I have been posting information on my Facebook all month about AVMs since it is AVM awareness month (September is aneurysm/AVM awareness month; Oct is just AVMs). I had reached a point where I got to talking about symptoms or associated diseases/conditions and whatever else. I was posting links about HHT/Osler-Weber-Rendu and I was looking for pictures of a particular type of HHT, a discoloration known as cafe-au-lait. I was actually lucky enough to find a picture of a boy who had two marks on his face. One of these marks was the cafe-au-lait mark and the second was a small telangiectasic mark that was similar to the one I had on my chest that “exploded” the day I had my cerebral bleed (this was how I learned about HHT and AVMs). In my search for this picture, I came across pics of other types of HHT and symptoms, signs, what it may look like in some cases and all that jazz, and I saw this line of pics of tongues with little bumps on them. A few months ago I asked my older sons doctor about his tongue, why is it so bumpy? He said it looks like Strawberry tongue but then brushed it off. When I got home and went Google crazy, I saw the usual: nothing serious unless (this long list) of symptoms is also persistent, which he had no other issues so I, too brushed it off. When I saw this line of tongues, however, I flashed back then checked my sons tongue to see if it was still bumpy. It is still bumpy but he has not been sick at all.
Here’s my twist
After thinking about my kids tongue for about a day, I started to wonder what other things or signs I could have been missing. Now, I know that being a parent coupled with my own health issues will push me to be bizarrely observant to every little mark or funny head feeling my kids mention or that I spot, so I acknowledge a heightened level of paranoia but after what happened to me with my AVM and it’s rupture and the physical state the rupture has left me in, I cannot deny my instinct to worry or note a sign of “trouble.” I ignored them with myself and now look at me…
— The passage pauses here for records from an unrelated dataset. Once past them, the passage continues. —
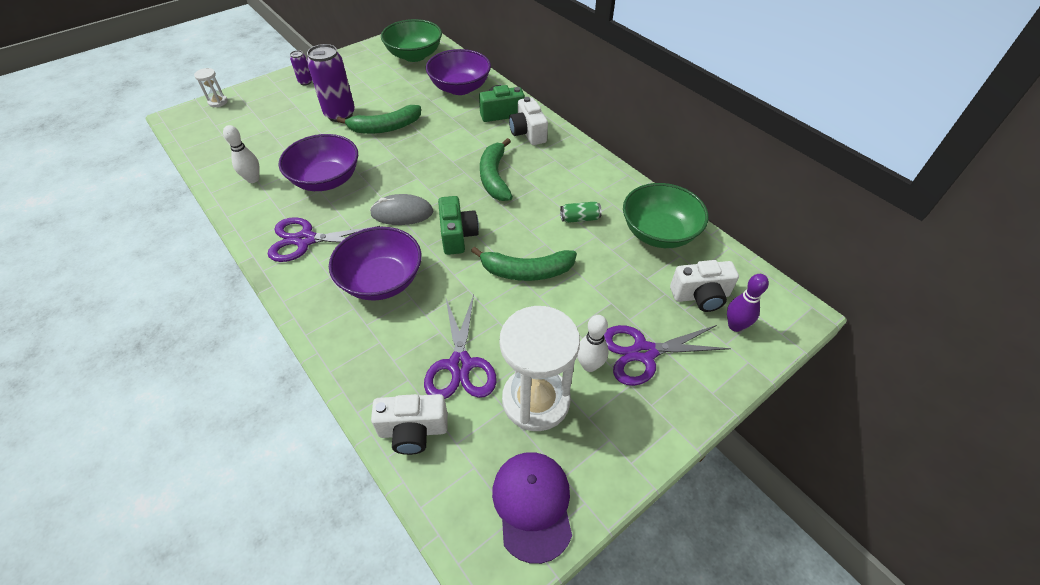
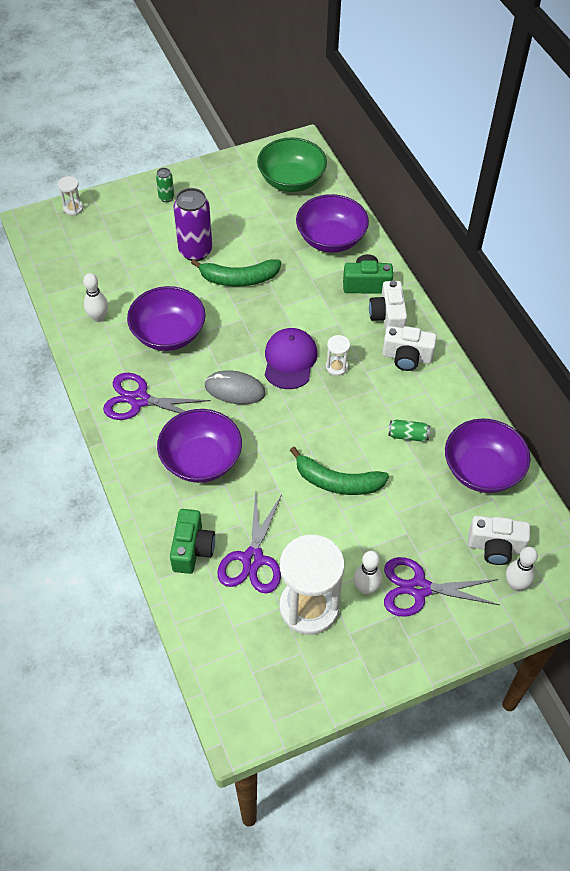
camera: 15 degrees right, 5 degrees up
(305, 82) = (166, 197): purple can -> green can
(413, 431) = (200, 607): white camera -> white camera (407, 357)
(457, 235) = (282, 427): green camera -> green camera (192, 549)
(494, 177) = (336, 367): green banana -> white hourglass
(533, 505) = (281, 691): purple cap -> purple cap (290, 360)
(659, 233) = (482, 470): green bowl -> purple bowl
(735, 325) = (515, 584): purple bowling pin -> white bowling pin

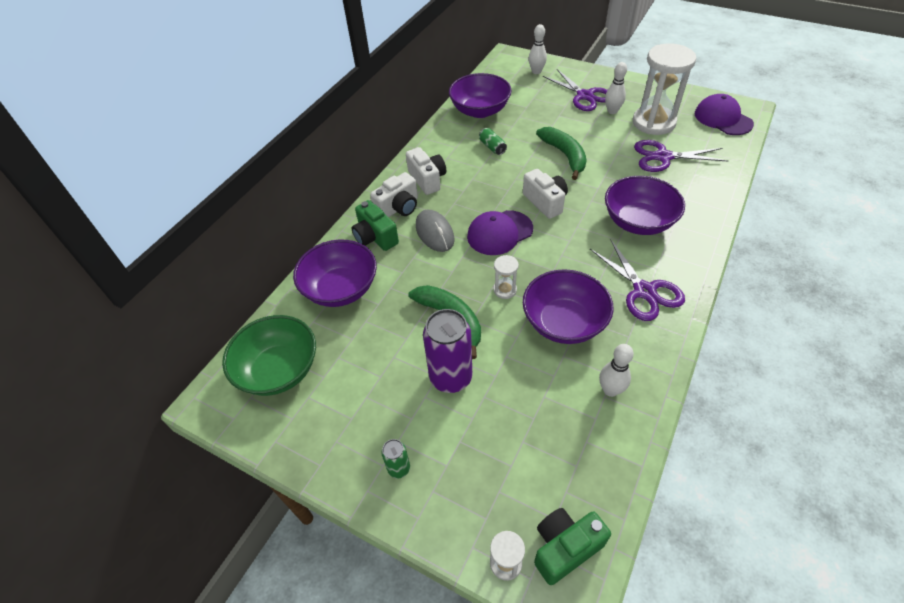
camera: 125 degrees left, 5 degrees down
(192, 549) = (697, 184): green camera -> green camera (565, 548)
(235, 389) = (562, 244): grey mouse -> grey mouse (434, 233)
(248, 682) = (723, 119): none -> purple cap
(252, 559) = (663, 157): purple scissors -> purple scissors turned 150 degrees counterclockwise
(336, 367) = (476, 206): white hourglass -> white hourglass (505, 290)
(495, 547) = (524, 86): white camera -> white camera (545, 202)

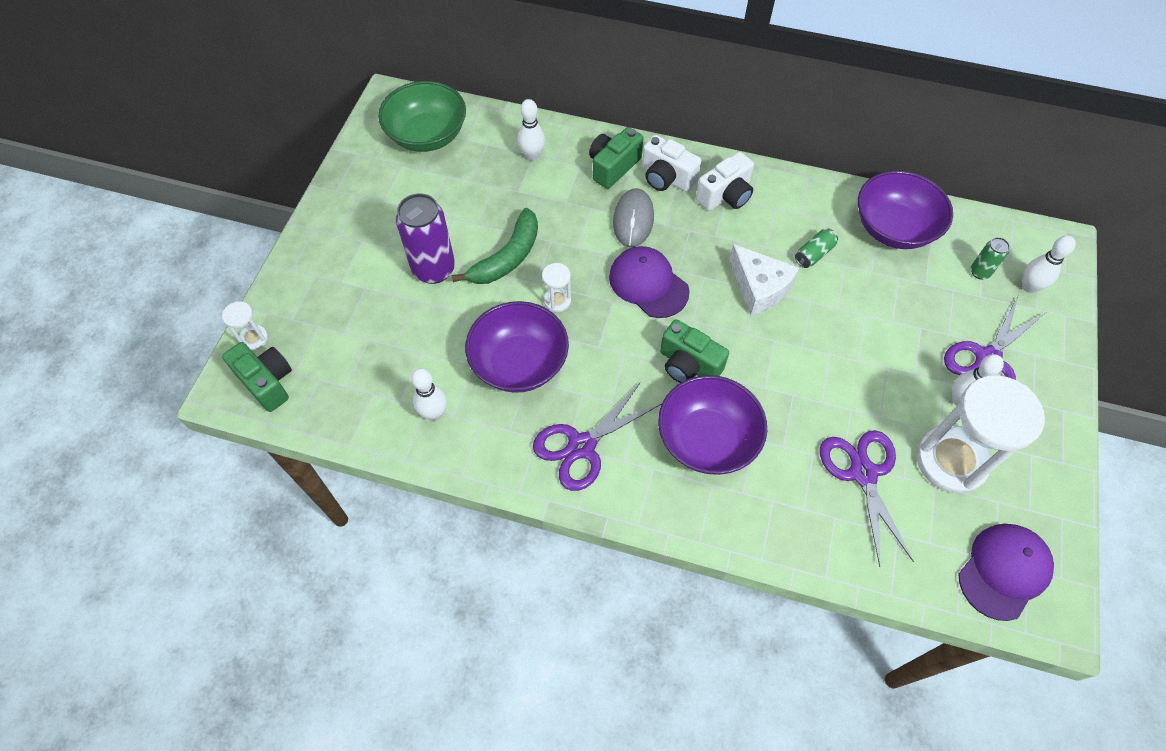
camera: 75 degrees right, 10 degrees up
(341, 289) = (532, 155): purple bowl -> white bowling pin
(399, 468) = (335, 247): green can -> green can (979, 272)
(434, 233) = (633, 220): grey mouse -> grey mouse turned 45 degrees counterclockwise
(515, 176) = (759, 288): none -> white cheese
(545, 202) = (717, 327): white camera -> none
(564, 155) = (823, 342): green banana -> none
(576, 222) = (688, 365): none -> green camera

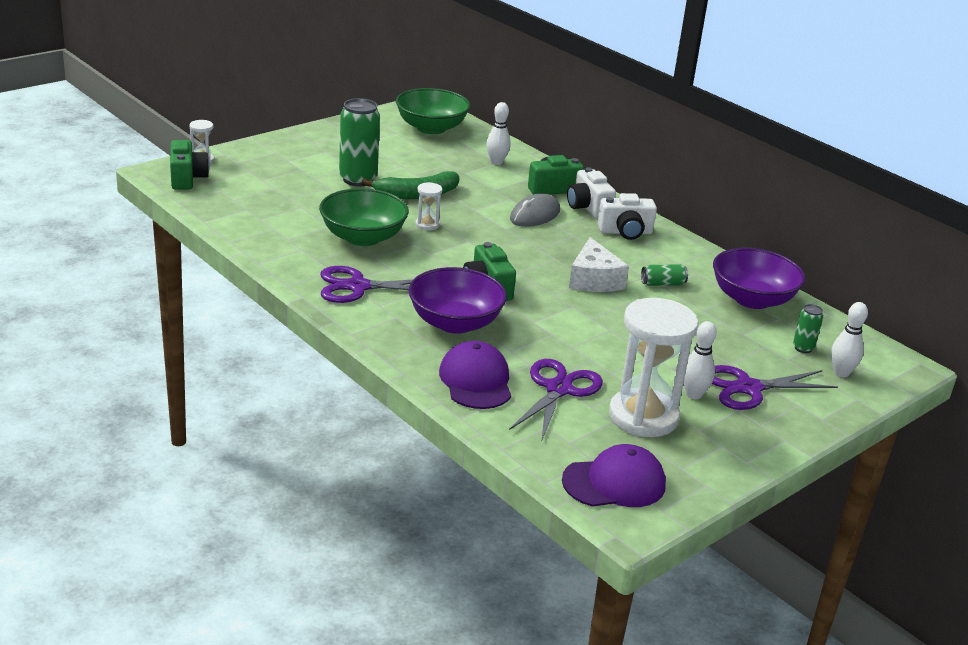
camera: 30 degrees right, 30 degrees down
(434, 269) = (358, 179): purple can -> green can
(434, 413) = (276, 232): white bowling pin -> none
(519, 363) = (363, 237): purple bowl -> green bowl
(648, 284) = (506, 244): purple cap -> purple cap (476, 381)

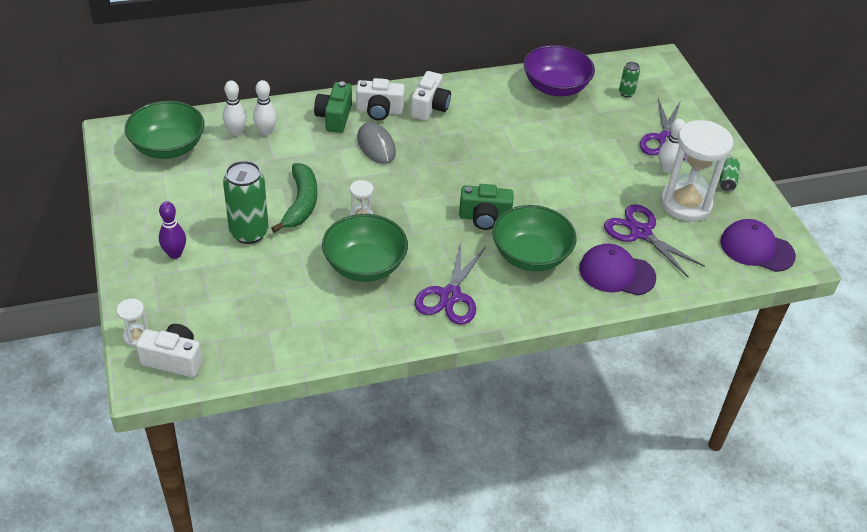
camera: 65 degrees left, 15 degrees up
(187, 178) = (174, 360): green camera -> white camera
(306, 155) = (175, 254): none -> purple bowling pin
(455, 323) = (530, 255): purple bowl -> green bowl
(594, 280) = (496, 154): white cheese -> none
(614, 483) = (756, 248): purple cap -> purple cap turned 75 degrees counterclockwise
(662, 283) = (516, 121): green can -> green can (727, 180)
(841, 373) = (660, 91): white bowling pin -> white bowling pin (236, 132)

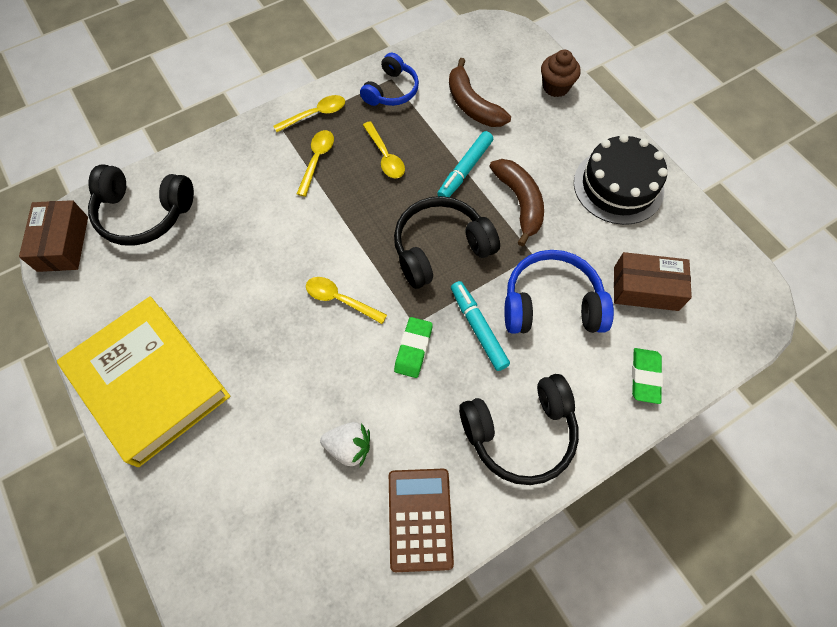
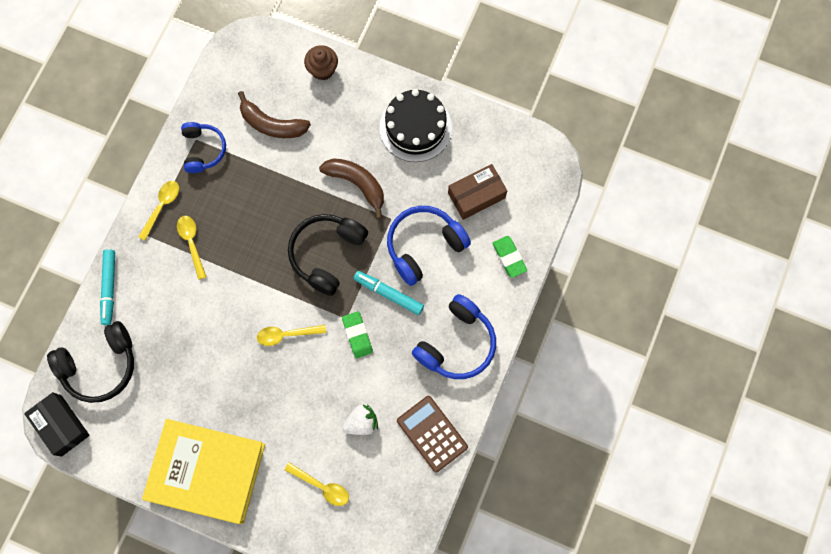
camera: 35 degrees left, 10 degrees up
(63, 243) = (61, 425): brown box -> black box
(385, 156) = (239, 208): yellow spoon -> yellow spoon (321, 486)
(465, 170) = (303, 182): turquoise marker -> turquoise marker (109, 288)
(520, 433) = (457, 343): black headphones -> blue headphones

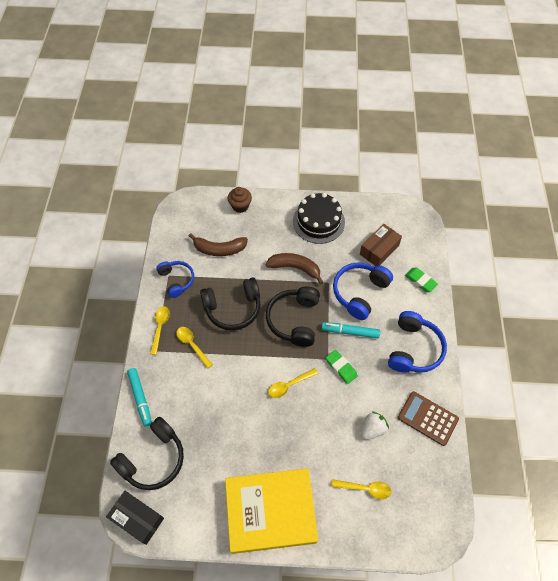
camera: 20 degrees left, 15 degrees down
(258, 212) = (233, 308): none -> black headphones

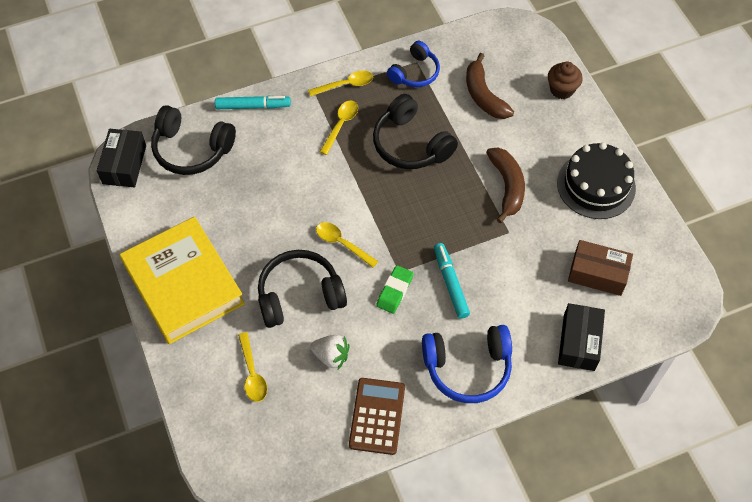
camera: 65 degrees right, 0 degrees up
(140, 398) = (253, 106): turquoise marker -> turquoise marker turned 135 degrees counterclockwise
(294, 320) = (432, 215): black headphones -> black headphones (299, 295)
(359, 292) = (515, 273): blue headphones -> none
(420, 281) = (579, 342): green eraser -> black box

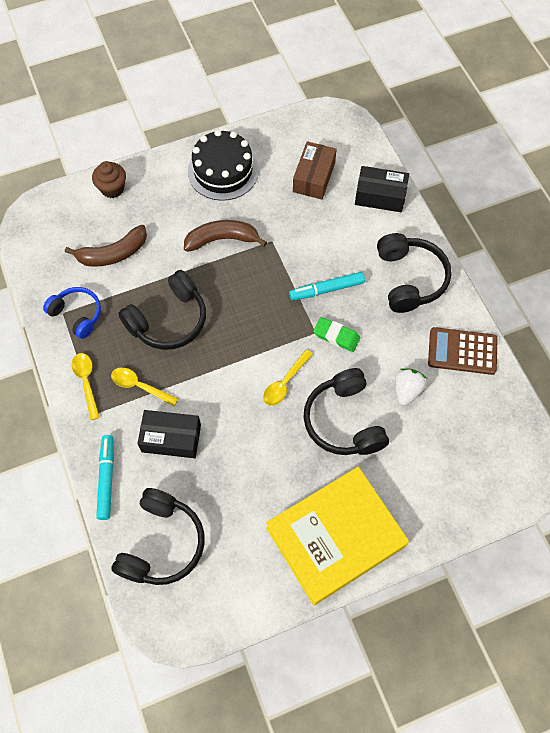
camera: 90 degrees left, 5 degrees up
(124, 164) = (179, 621): black box -> black box (171, 438)
(252, 373) = (430, 461): yellow spoon -> none
(467, 368) = (410, 279): blue headphones -> black headphones

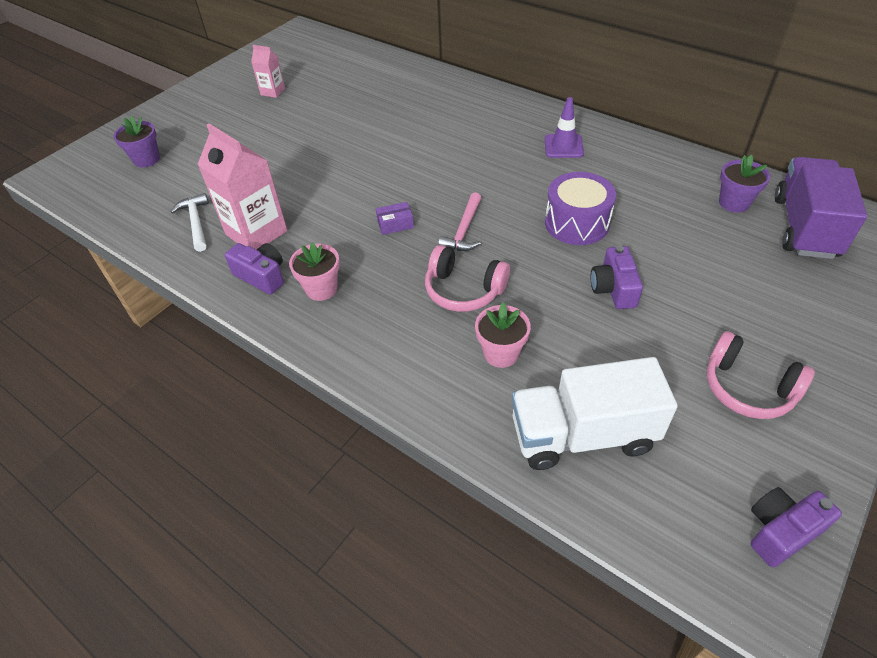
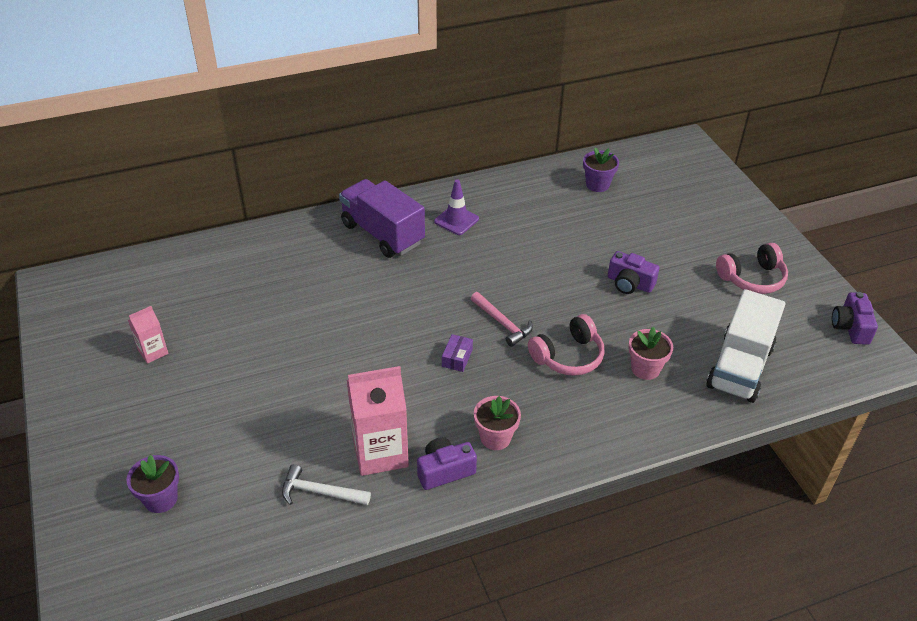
camera: 60 degrees left, 5 degrees down
(576, 223) = (550, 263): purple drum -> none
(804, 227) = (645, 173): purple truck -> purple truck (382, 234)

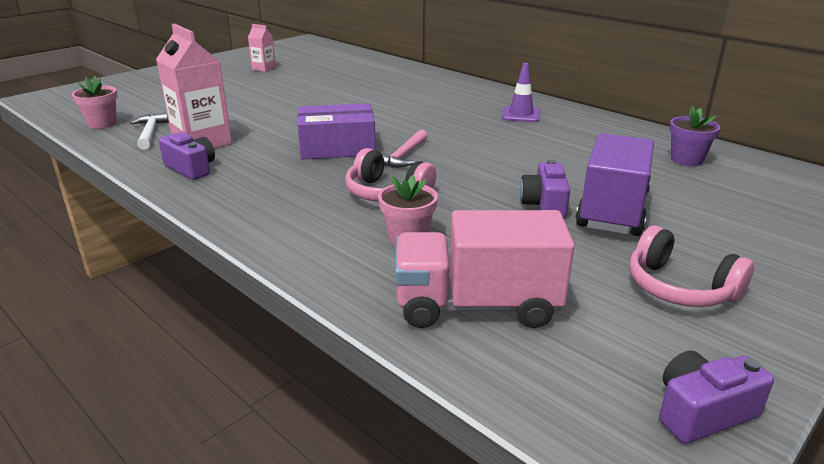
camera: 65 degrees right, 15 degrees down
(161, 499) = (129, 96): purple flower pot -> none
(382, 234) = (463, 96): purple truck -> purple truck (612, 210)
(457, 358) = (337, 147): purple box -> purple box, size x2.23
(495, 437) = (244, 181): pink flower pot -> pink flower pot (102, 124)
(739, 367) = (476, 306): white truck -> pink truck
So, I go to Google with this question of whether or not HHT is somehow connected to a defect my oldest almost died from when he was only 28 days old. Pyloric stenosis is when the muscle at the bottom of the stomach connecting to the digestive tract is too tight, causing the baby’s food to build up until it overflows, forcing the baby to vomit quite violently. The food cannot pass through the body to make its exit in no other way than back up again. When he was diagnosed, it was after my crazy butt brought him to the children’s hospital too many times, fed him with a syringe for about a week and brought him to his pediatrician every other day for two weeks or so. All of this amounted to severe dehydration, collapsed veins and arteries and weight loss in my son. I was freaked because I knew something was wrong and nurses and doctors only “took care” of him because I kept pushing for them to test until they finally discovered that I was not crazy. An upper G.I series revealed that he had pyloric stenosis and ta da! mommy is not crazy! Hugs all around, just be careful of that I.V sticking out of my son’s head because he was so dehydrated the only ‘open’ vein left was in his head. A 4 hour procedure corrected this defect and he’s been fine ever since.
I thought of this, I think of it often actually, when I started thinking of his tongue and these tiny lines on his nose which his doctor swears is not HHT. So I Googled to find out if HHT is at all related to pyloric stenosis. And…so far, it’s not. BUT, what I did find out was that I am not the only one out there asking about this. I found two forums right off where this question had been asked. I’m not the only one connecting dots here, at least. I don’t have a clue what to think. I’m very worried about having passed on some horrible defect to my children. Pyloric stenosis is not hereditary but neither is an AVM (most types that they know of, anyway) but HHT is hereditary and if both are related to AVMs then it would only increase the chance of one or both of my sons being diagnosed. For me, seeing the answer “no” to these questions on forums is not clear enough. The fact that people are asking the same question I am is enough for me to wonder how “sure” science is that A.) AVMs are not hereditary and B.) pyloric stenosis is not at all connected to HHT. AVMs and pyloric stenosis are not very common (AVMs being much less common) so it makes me question even farther the validity of whatever study they may have conducted to deduce that the two conditions are not connected.
For now, I will stifle my worries but I will fill the void of wonder with information while I wait for Skas’ next check-up. Ugh…being a parent is a life filled with nothing but fear and anxiety!